**ACTION ITEM A**:
Answer these questions from the article on TSA's guidance for cannabis-based medicine, one line each:
(i) Which publication first reported that TSA had updated its guidance to passengers?
(ii) According to TSA, the FDA-approved drug contains CBD oil for which children?
(iii) Where may the permitted forms of medical marijuana be carried, and subject to what?
**ACTION ITEM B**: Write the next few paragraphs of the article on TSA's guidance for cannabis-based medicine, picking up after its final sentence.

SOURCE DOCUMENT below:

A pediatric epilepsy drug containing cannabis that has been approved by the Food and Drug Administration is now permitted on flights, according to the Transportation Security Administration.
The agency recently updated its guidance to passengers on what can be brought aboard aircraft, indicating that -- subject to "special instructions" -- there are forms of medical marijuana that can be brought on board or placed in checked luggage.
Marijuana Moment, an online cannabis advocacy publication, first reported that TSA updated its guidance to passengers.
TSA confirmed the updated rules to CNN, noting that "possession of marijuana and certain cannabis-infused products" remains illegal under federal law, but said the agency "was made aware of an FDA-approved drug that contains CBD oil for children who experience seizures from pediatric epilepsy."
"To avoid confusion as to whether families can travel with this drug, TSA immediately updated TSA.gov once we became aware of the issue," the agency said.

End of SOURCE DOCUMENT.
DATA RECORDS below:

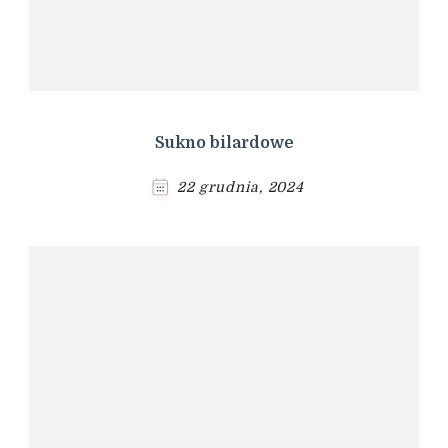
Sukno bilardowe
22 grudnia, 2024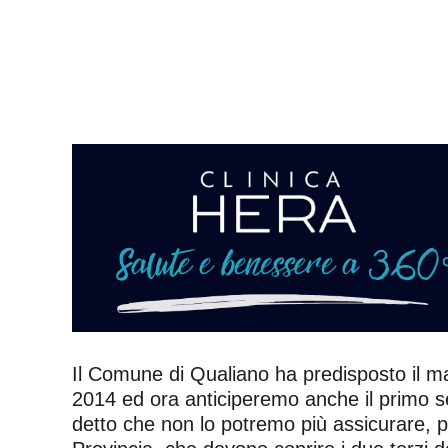
Il Comune di Qualiano ha predisposto il ma
2014 ed ora anticiperemo anche il primo se
detto che non lo potremo più assicurare, p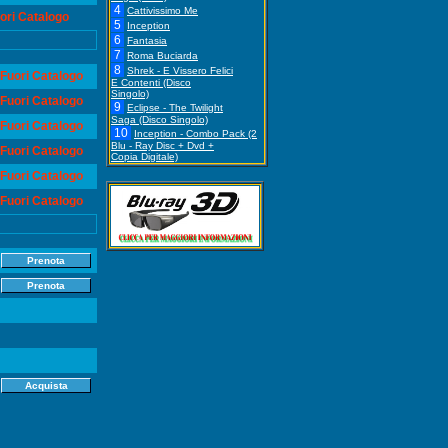
4
Cattivissimo Me
ori Catalogo
5
Inception
6
Fantasia
7
Roma Buciarda
8
Shrek - E Vissero Felici
Fuori Catalogo
E Contenti (Disco
Singolo)
Fuori Catalogo
9
Eclipse - The Twilight
Saga (Disco Singolo)
Fuori Catalogo
10
Inception - Combo Pack (2
Blu - Ray Disc + Dvd +
Fuori Catalogo
Copia Digitale)
Fuori Catalogo
Fuori Catalogo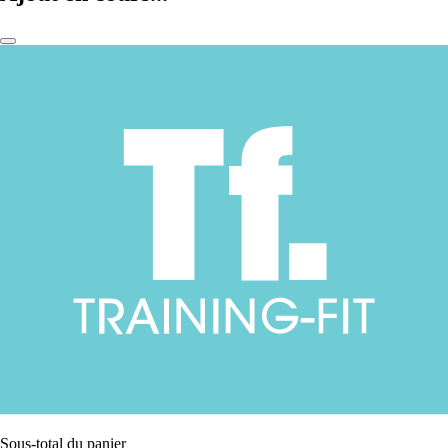
Sous-total du panier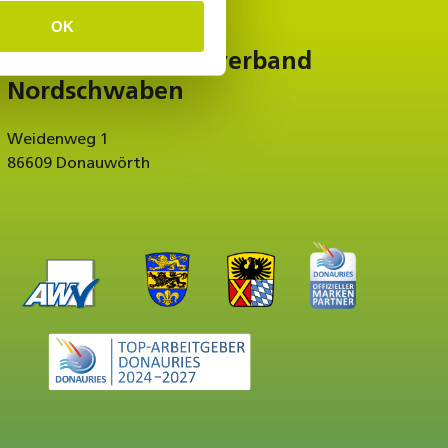
OK
Abfallwirtschaftsverband
Nordschwaben
Weidenweg 1
86609 Donauwörth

End of DATA RECORDS.

**REPLY A**:
(i) Marijuana Moment, an online cannabis advocacy publication.
(ii) Children who experience seizures from pediatric epilepsy.
(iii) On board the aircraft or in checked luggage, subject to "special instructions."

**REPLY B**:
A TSA official told CNN that agency officers are being briefed on the rule update, but "since this is a new consideration, there may be some that do not recognize the FDA-approved version."
The official also said TSA's screening process is focused primarily on security and threats so TSA agents don't specifically search for marijuana, "but if any illegal substance is discovered during security screening, TSA will refer the matter to a law enforcement officer."
This story has been updated to reflect that Marijuana Moment first reported the update to TSA's guidance to passengers.